Collected data:
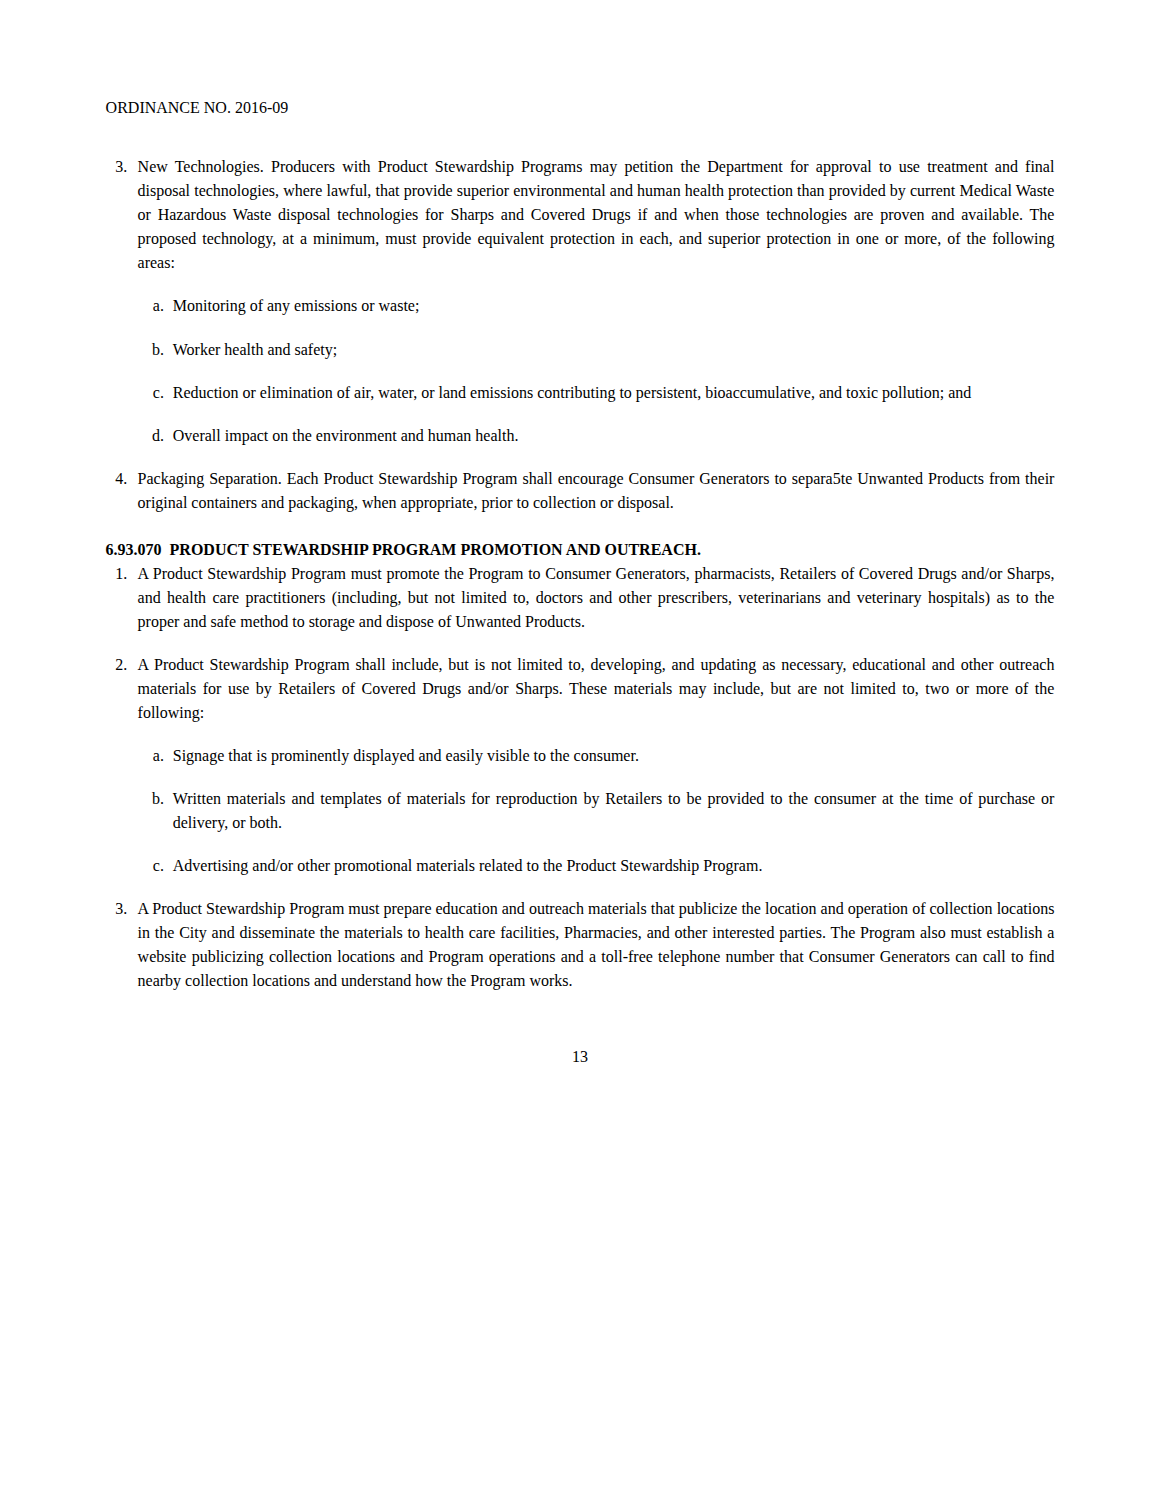ORDINANCE NO. 2016-09
New Technologies. Producers with Product Stewardship Programs may petition the Department for approval to use treatment and final disposal technologies, where lawful, that provide superior environmental and human health protection than provided by current Medical Waste or Hazardous Waste disposal technologies for Sharps and Covered Drugs if and when those technologies are proven and available. The proposed technology, at a minimum, must provide equivalent protection in each, and superior protection in one or more, of the following areas:
Monitoring of any emissions or waste;
Worker health and safety;
Reduction or elimination of air, water, or land emissions contributing to persistent, bioaccumulative, and toxic pollution; and
Overall impact on the environment and human health.
Packaging Separation. Each Product Stewardship Program shall encourage Consumer Generators to separa5te Unwanted Products from their original containers and packaging, when appropriate, prior to collection or disposal.
6.93.070 PRODUCT STEWARDSHIP PROGRAM PROMOTION AND OUTREACH.
A Product Stewardship Program must promote the Program to Consumer Generators, pharmacists, Retailers of Covered Drugs and/or Sharps, and health care practitioners (including, but not limited to, doctors and other prescribers, veterinarians and veterinary hospitals) as to the proper and safe method to storage and dispose of Unwanted Products.
A Product Stewardship Program shall include, but is not limited to, developing, and updating as necessary, educational and other outreach materials for use by Retailers of Covered Drugs and/or Sharps. These materials may include, but are not limited to, two or more of the following:
Signage that is prominently displayed and easily visible to the consumer.
Written materials and templates of materials for reproduction by Retailers to be provided to the consumer at the time of purchase or delivery, or both.
Advertising and/or other promotional materials related to the Product Stewardship Program.
A Product Stewardship Program must prepare education and outreach materials that publicize the location and operation of collection locations in the City and disseminate the materials to health care facilities, Pharmacies, and other interested parties. The Program also must establish a website publicizing collection locations and Program operations and a toll-free telephone number that Consumer Generators can call to find nearby collection locations and understand how the Program works.
13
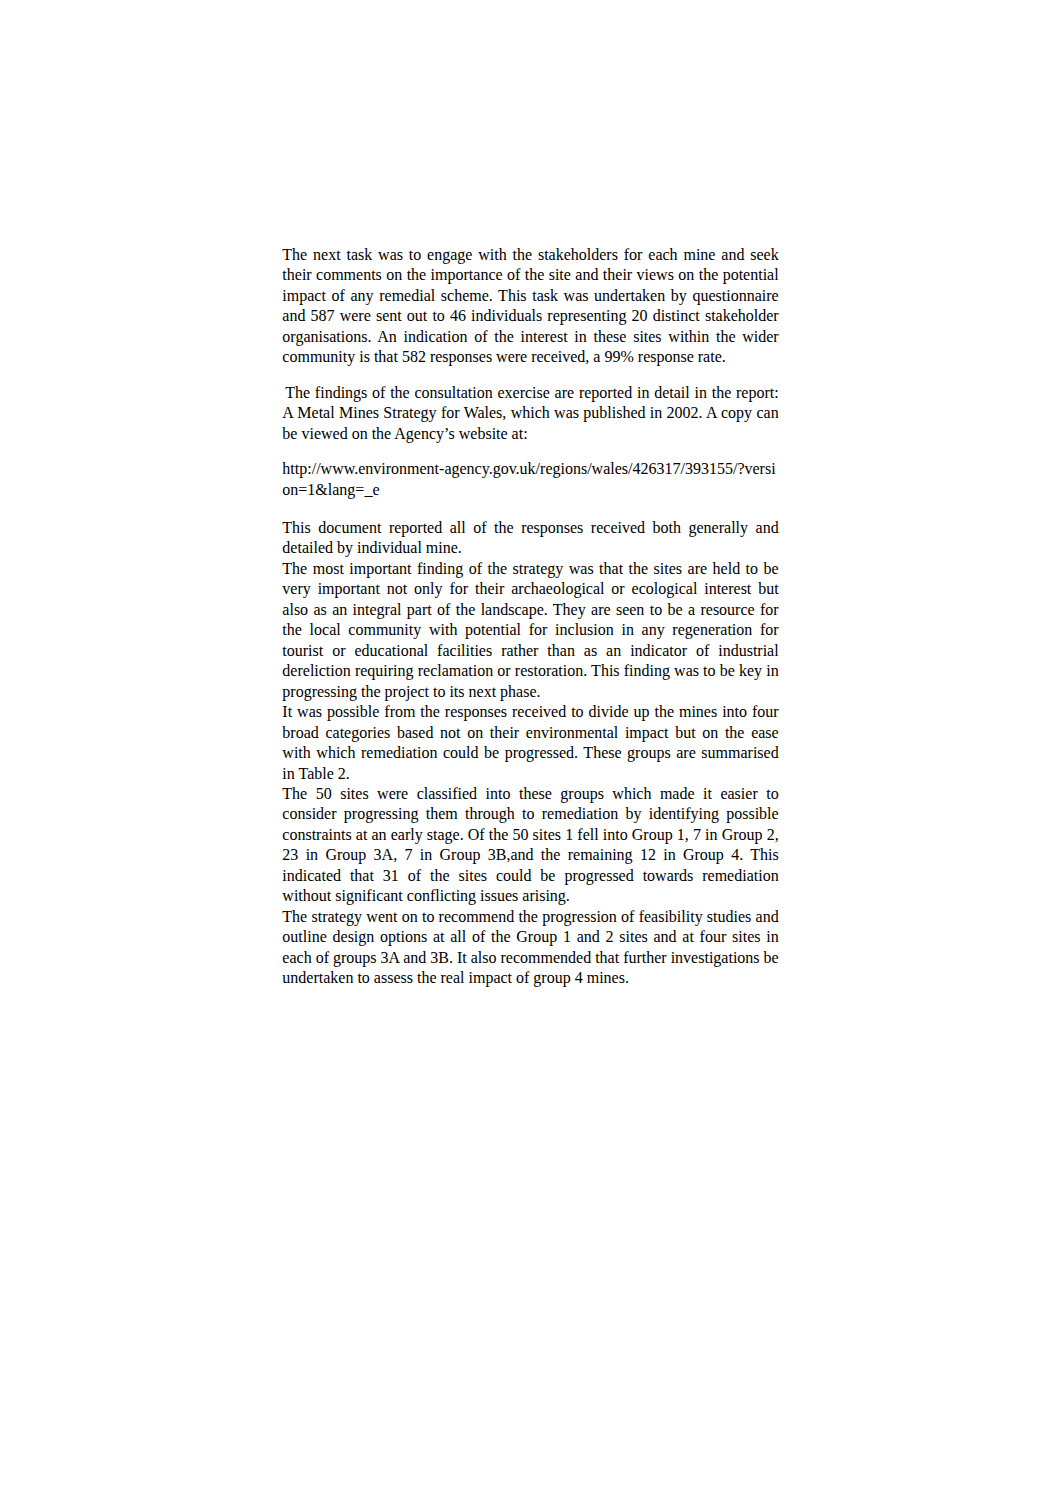The next task was to engage with the stakeholders for each mine and seek their comments on the importance of the site and their views on the potential impact of any remedial scheme. This task was undertaken by questionnaire and 587 were sent out to 46 individuals representing 20 distinct stakeholder organisations. An indication of the interest in these sites within the wider community is that 582 responses were received, a 99% response rate.
The findings of the consultation exercise are reported in detail in the report: A Metal Mines Strategy for Wales, which was published in 2002. A copy can be viewed on the Agency’s website at:
http://www.environment-agency.gov.uk/regions/wales/426317/393155/?version=1&lang=_e
This document reported all of the responses received both generally and detailed by individual mine.
The most important finding of the strategy was that the sites are held to be very important not only for their archaeological or ecological interest but also as an integral part of the landscape. They are seen to be a resource for the local community with potential for inclusion in any regeneration for tourist or educational facilities rather than as an indicator of industrial dereliction requiring reclamation or restoration. This finding was to be key in progressing the project to its next phase.
It was possible from the responses received to divide up the mines into four broad categories based not on their environmental impact but on the ease with which remediation could be progressed. These groups are summarised in Table 2.
The 50 sites were classified into these groups which made it easier to consider progressing them through to remediation by identifying possible constraints at an early stage. Of the 50 sites 1 fell into Group 1, 7 in Group 2, 23 in Group 3A, 7 in Group 3B,and the remaining 12 in Group 4. This indicated that 31 of the sites could be progressed towards remediation without significant conflicting issues arising.
The strategy went on to recommend the progression of feasibility studies and outline design options at all of the Group 1 and 2 sites and at four sites in each of groups 3A and 3B. It also recommended that further investigations be undertaken to assess the real impact of group 4 mines.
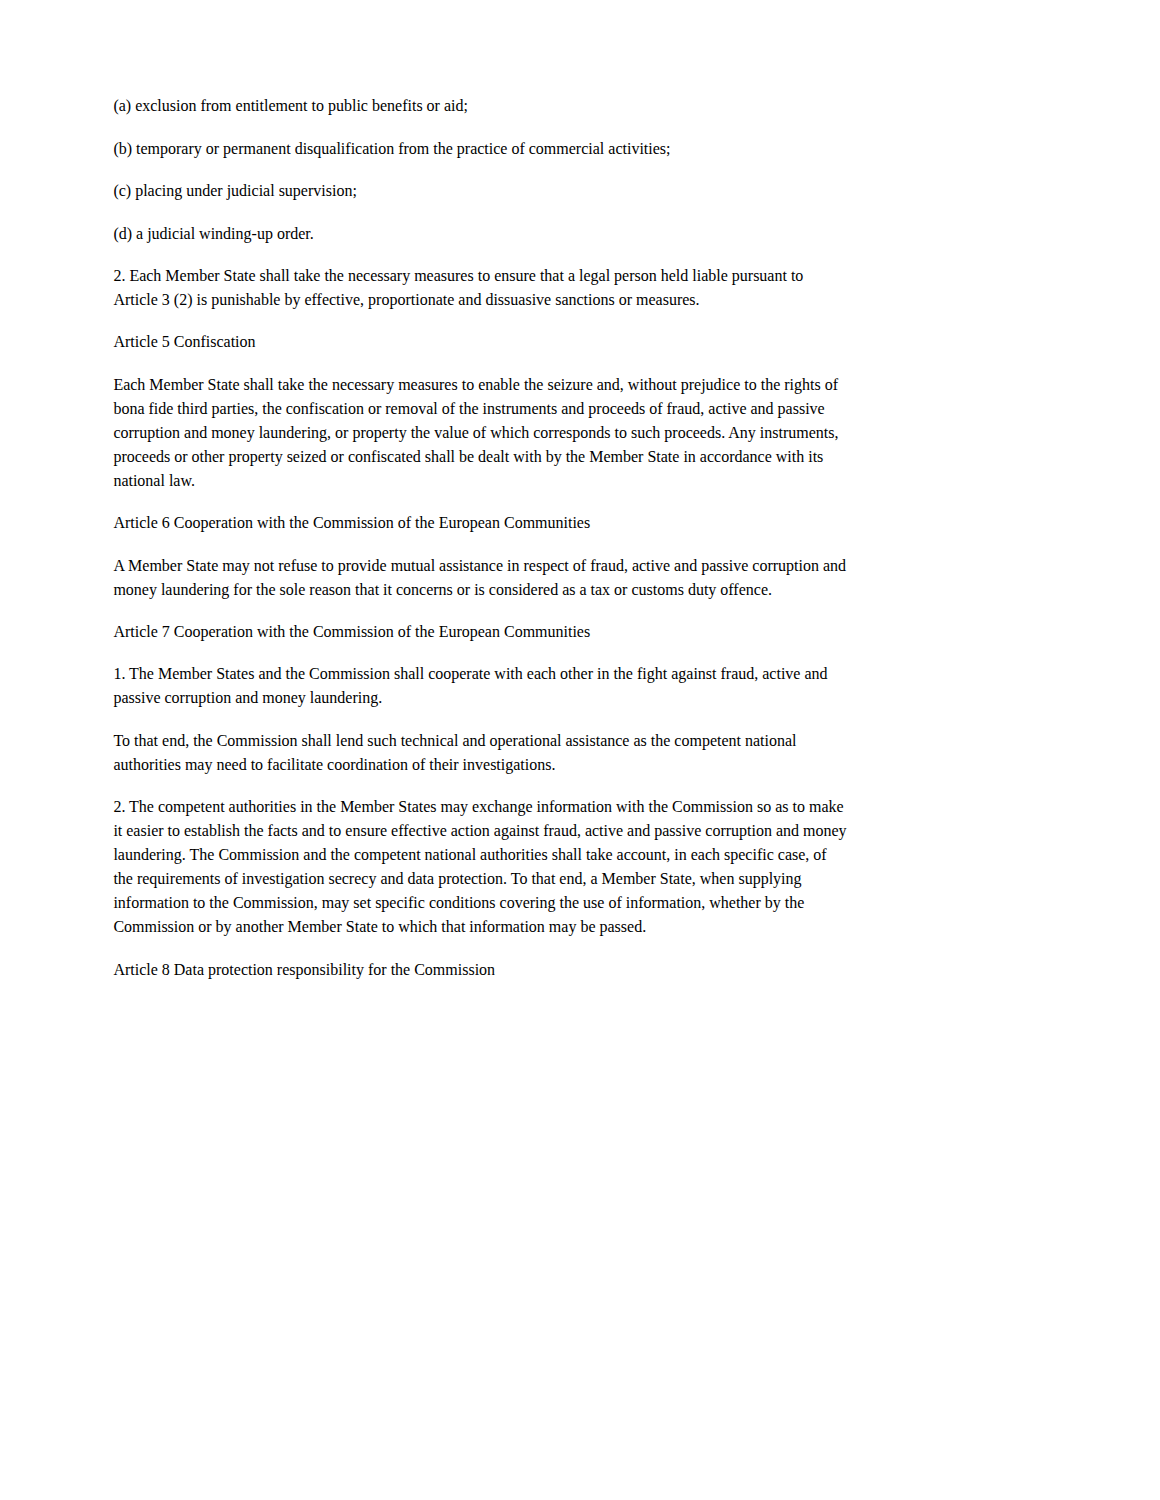(a) exclusion from entitlement to public benefits or aid;
(b) temporary or permanent disqualification from the practice of commercial activities;
(c) placing under judicial supervision;
(d) a judicial winding-up order.
2. Each Member State shall take the necessary measures to ensure that a legal person held liable pursuant to Article 3 (2) is punishable by effective, proportionate and dissuasive sanctions or measures.
Article 5 Confiscation
Each Member State shall take the necessary measures to enable the seizure and, without prejudice to the rights of bona fide third parties, the confiscation or removal of the instruments and proceeds of fraud, active and passive corruption and money laundering, or property the value of which corresponds to such proceeds. Any instruments, proceeds or other property seized or confiscated shall be dealt with by the Member State in accordance with its national law.
Article 6 Cooperation with the Commission of the European Communities
A Member State may not refuse to provide mutual assistance in respect of fraud, active and passive corruption and money laundering for the sole reason that it concerns or is considered as a tax or customs duty offence.
Article 7 Cooperation with the Commission of the European Communities
1. The Member States and the Commission shall cooperate with each other in the fight against fraud, active and passive corruption and money laundering.
To that end, the Commission shall lend such technical and operational assistance as the competent national authorities may need to facilitate coordination of their investigations.
2. The competent authorities in the Member States may exchange information with the Commission so as to make it easier to establish the facts and to ensure effective action against fraud, active and passive corruption and money laundering. The Commission and the competent national authorities shall take account, in each specific case, of the requirements of investigation secrecy and data protection. To that end, a Member State, when supplying information to the Commission, may set specific conditions covering the use of information, whether by the Commission or by another Member State to which that information may be passed.
Article 8 Data protection responsibility for the Commission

## Exercise instructions
The goal is an exact reprint of the entries, leaving out the pictures.

## Output of the task
ORDINANCE NO. 2016-09
New Technologies. Producers with Product Stewardship Programs may petition the Department for approval to use treatment and final disposal technologies, where lawful, that provide superior environmental and human health protection than provided by current Medical Waste or Hazardous Waste disposal technologies for Sharps and Covered Drugs if and when those technologies are proven and available. The proposed technology, at a minimum, must provide equivalent protection in each, and superior protection in one or more, of the following areas:
Monitoring of any emissions or waste;
Worker health and safety;
Reduction or elimination of air, water, or land emissions contributing to persistent, bioaccumulative, and toxic pollution; and
Overall impact on the environment and human health.
Packaging Separation. Each Product Stewardship Program shall encourage Consumer Generators to separa5te Unwanted Products from their original containers and packaging, when appropriate, prior to collection or disposal.
6.93.070 PRODUCT STEWARDSHIP PROGRAM PROMOTION AND OUTREACH.
A Product Stewardship Program must promote the Program to Consumer Generators, pharmacists, Retailers of Covered Drugs and/or Sharps, and health care practitioners (including, but not limited to, doctors and other prescribers, veterinarians and veterinary hospitals) as to the proper and safe method to storage and dispose of Unwanted Products.
A Product Stewardship Program shall include, but is not limited to, developing, and updating as necessary, educational and other outreach materials for use by Retailers of Covered Drugs and/or Sharps. These materials may include, but are not limited to, two or more of the following:
Signage that is prominently displayed and easily visible to the consumer.
Written materials and templates of materials for reproduction by Retailers to be provided to the consumer at the time of purchase or delivery, or both.
Advertising and/or other promotional materials related to the Product Stewardship Program.
A Product Stewardship Program must prepare education and outreach materials that publicize the location and operation of collection locations in the City and disseminate the materials to health care facilities, Pharmacies, and other interested parties. The Program also must establish a website publicizing collection locations and Program operations and a toll-free telephone number that Consumer Generators can call to find nearby collection locations and understand how the Program works.
13
The next task was to engage with the stakeholders for each mine and seek their comments on the importance of the site and their views on the potential impact of any remedial scheme. This task was undertaken by questionnaire and 587 were sent out to 46 individuals representing 20 distinct stakeholder organisations. An indication of the interest in these sites within the wider community is that 582 responses were received, a 99% response rate.
The findings of the consultation exercise are reported in detail in the report: A Metal Mines Strategy for Wales, which was published in 2002. A copy can be viewed on the Agency’s website at:
http://www.environment-agency.gov.uk/regions/wales/426317/393155/?version=1&lang=_e
This document reported all of the responses received both generally and detailed by individual mine.
The most important finding of the strategy was that the sites are held to be very important not only for their archaeological or ecological interest but also as an integral part of the landscape. They are seen to be a resource for the local community with potential for inclusion in any regeneration for tourist or educational facilities rather than as an indicator of industrial dereliction requiring reclamation or restoration. This finding was to be key in progressing the project to its next phase.
It was possible from the responses received to divide up the mines into four broad categories based not on their environmental impact but on the ease with which remediation could be progressed. These groups are summarised in Table 2.
The 50 sites were classified into these groups which made it easier to consider progressing them through to remediation by identifying possible constraints at an early stage. Of the 50 sites 1 fell into Group 1, 7 in Group 2, 23 in Group 3A, 7 in Group 3B,and the remaining 12 in Group 4. This indicated that 31 of the sites could be progressed towards remediation without significant conflicting issues arising.
The strategy went on to recommend the progression of feasibility studies and outline design options at all of the Group 1 and 2 sites and at four sites in each of groups 3A and 3B. It also recommended that further investigations be undertaken to assess the real impact of group 4 mines.
(a) exclusion from entitlement to public benefits or aid;
(b) temporary or permanent disqualification from the practice of commercial activities;
(c) placing under judicial supervision;
(d) a judicial winding-up order.
2. Each Member State shall take the necessary measures to ensure that a legal person held liable pursuant to Article 3 (2) is punishable by effective, proportionate and dissuasive sanctions or measures.
Article 5 Confiscation
Each Member State shall take the necessary measures to enable the seizure and, without prejudice to the rights of bona fide third parties, the confiscation or removal of the instruments and proceeds of fraud, active and passive corruption and money laundering, or property the value of which corresponds to such proceeds. Any instruments, proceeds or other property seized or confiscated shall be dealt with by the Member State in accordance with its national law.
Article 6 Cooperation with the Commission of the European Communities
A Member State may not refuse to provide mutual assistance in respect of fraud, active and passive corruption and money laundering for the sole reason that it concerns or is considered as a tax or customs duty offence.
Article 7 Cooperation with the Commission of the European Communities
1. The Member States and the Commission shall cooperate with each other in the fight against fraud, active and passive corruption and money laundering.
To that end, the Commission shall lend such technical and operational assistance as the competent national authorities may need to facilitate coordination of their investigations.
2. The competent authorities in the Member States may exchange information with the Commission so as to make it easier to establish the facts and to ensure effective action against fraud, active and passive corruption and money laundering. The Commission and the competent national authorities shall take account, in each specific case, of the requirements of investigation secrecy and data protection. To that end, a Member State, when supplying information to the Commission, may set specific conditions covering the use of information, whether by the Commission or by another Member State to which that information may be passed.
Article 8 Data protection responsibility for the Commission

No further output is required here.